Living With Invisible Illnesses

Ask anyone and they would tell you that there have been some bumps in the road that they have had to overcome.  No one person's life is ever easy.  There will always be obstacles and challenges.  But, in general, life probably is pretty okay for them.  Now, for those of us who have chronic illnesses, the difficulty increases exponentially.  And, if those illnesses are invisible to the outside world, then it becomes an impossible burden to lay down.  All anyone in the world wants is to be accepted, embraced, validated and loved.  Everyone yearns to be understood.  Could you imagine how it feels to be sick nearly every day but hardly ever look it?  To be crippled by pain but it goes unnoticed?  To endure the mental pain brought on by the physical?  This is the life of a person with an invisible illness.  And more times than not, it's more than one.

What is my life like?  Well, I've become pretty good at being efficient even though I'm in a lot of pain.  That comes from learning to live with pain from a young age.  Being a kid with migraine disease isn't easy.  I had to deal with speculation from teachers and classmates.  My pain wasn't frequently validated and I felt like not many cared or believed me.  So, I learned to stop seeking for that understanding or caring.  I dealt with my pain on my own, and since life was going to continue regardless of how bad I was hurting, I had to pick myself up and push through the pain.  I have become quite good at it.  I learned that not many people cared that my head hurt a lot.  The work was still expected of me and I had to deliver.  I had projected this expectation onto myself in the areas of motherhood and wife.  Being a mother is my greatest accomplishment and I take my role very seriously.  There's no excuse to not be a good mother; not even blinding, crippling, disabling pain.  So I have gone on field trips, to girl scout meetings, sat through plays and concerts, picked kids up and dropped kids off, and more while in pain.  My duties as a mother don't go away just because I have a migraine.  There are appointments, projects, homework, birthday parties, school functions, and after school activities.  September through June is the toughest part of the year.
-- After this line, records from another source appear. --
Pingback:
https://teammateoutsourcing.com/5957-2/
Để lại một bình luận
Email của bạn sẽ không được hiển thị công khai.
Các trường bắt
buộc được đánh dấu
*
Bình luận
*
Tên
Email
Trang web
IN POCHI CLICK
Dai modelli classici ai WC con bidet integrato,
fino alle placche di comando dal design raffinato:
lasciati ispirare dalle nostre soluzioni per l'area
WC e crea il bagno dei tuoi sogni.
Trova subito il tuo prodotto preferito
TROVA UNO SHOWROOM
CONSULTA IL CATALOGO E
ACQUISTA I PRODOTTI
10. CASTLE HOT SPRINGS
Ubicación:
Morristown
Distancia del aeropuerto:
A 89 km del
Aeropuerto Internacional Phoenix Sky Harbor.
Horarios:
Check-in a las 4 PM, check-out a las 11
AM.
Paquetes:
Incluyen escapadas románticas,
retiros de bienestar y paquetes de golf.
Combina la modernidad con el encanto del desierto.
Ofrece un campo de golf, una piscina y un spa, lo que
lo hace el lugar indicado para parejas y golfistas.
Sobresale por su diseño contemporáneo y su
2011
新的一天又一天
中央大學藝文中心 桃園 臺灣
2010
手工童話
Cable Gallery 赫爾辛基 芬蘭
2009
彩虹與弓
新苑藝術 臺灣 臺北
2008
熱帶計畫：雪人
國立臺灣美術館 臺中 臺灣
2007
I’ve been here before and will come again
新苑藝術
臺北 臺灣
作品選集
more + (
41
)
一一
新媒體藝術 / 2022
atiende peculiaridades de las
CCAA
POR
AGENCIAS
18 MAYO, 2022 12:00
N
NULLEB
 Migraine disease is a horrible disease to have by itself, but it rarely travels alone.  I also have Major Depression Disorder (MDD), General Anxiety Disorder (GAD), Chronic Daily Headache (CDH), Chronic Migraine (CM), and Fibromyalgia.  None of these diseases and disorders are visible to the naked eye.  They are neatly packaged and concealed underneath my skin.  They actively try to destroy my body and my mind under the cover of darkness.  I wish everyone could see how horrible it gets.  I don't use a wheelchair, walker or a cane but my fibromyalgia makes it almost impossible to walk at times.  I can't tolerate fluorescent lighting but I don't have special accommodations for my photophobia when I go shopping.  I can't eat certain foods but no one classifies any of them as dangerous to migraineurs.  I can't go outside during extreme heat and humidity but no one cautions migraineurs to stay in an air conditioned room on the news.  There are no ad campaigns, walks, or awareness events for migraine disease. 

Dealing with mental illness is another challenge.  It is still considered taboo to talk about it and the stigma still exists about mental illness meaning a person is psychotic.  No one wants anyone making them feel crazy because they are depressed, bi-polar or have an anxiety disorder.  Once someone knows you suffer from a mental illness you are treated differently, so we keep that illness close to the chest.  We only divulge our struggles with them to other people who have a mental illness(es), our therapists and psychiatrists, and maybe some family members or friends.  No one goes blurting out, "Hey!  I had suicidal thoughts last night!" or "I'm so depressed that I didn't get out bed for a week.".  Having society be so ignorant of mental illness makes dealing with it that much harder.

Now, thanks to my nervous system being extremely sensitive and always on, I developed fibromyalgia.  The simplest way to describe my fibromyalgia is that it feels like I have rheumatoid arthritis in all of my joints except it doesn't disfigure me and the pain is really coming from my overactive nerves.  It gets really bad whenever rain is in the forecast.  My wrists, fingers, ankles and feet hurt regularly because I have to use them everyday.  Walking and driving and typing and writing are painful tasks for me now.  I need to pace myself or I wind up getting very bad dizzy spells.  I can't clean my bathroom or wash dishes without being in pain.  Even cooking has become an issue.  All of these limitations are depressing.  And based on my external appearance no one could ever guess that this is the life that I live.

Every day is a challenge.  It's also an opportunity to educate.  I use my illnesses as a platform to dispel false statements and stigmas and to make more people aware of what a chronic invisible illness is.  People like me have to fight to be heard and recognized by many different arenas of people - family, friends, coworkers, doctors and nurses.  Advocating for oneself is very difficult to do, especially when you are constantly being beaten down by your illness(es).  It's important for me to people to see us.  I make my illnesses visible through my words making it tangible to those who don't understand it.  All we want is compassion, recognition and understanding.  Hopefully this isn't a goal too hard to achieve.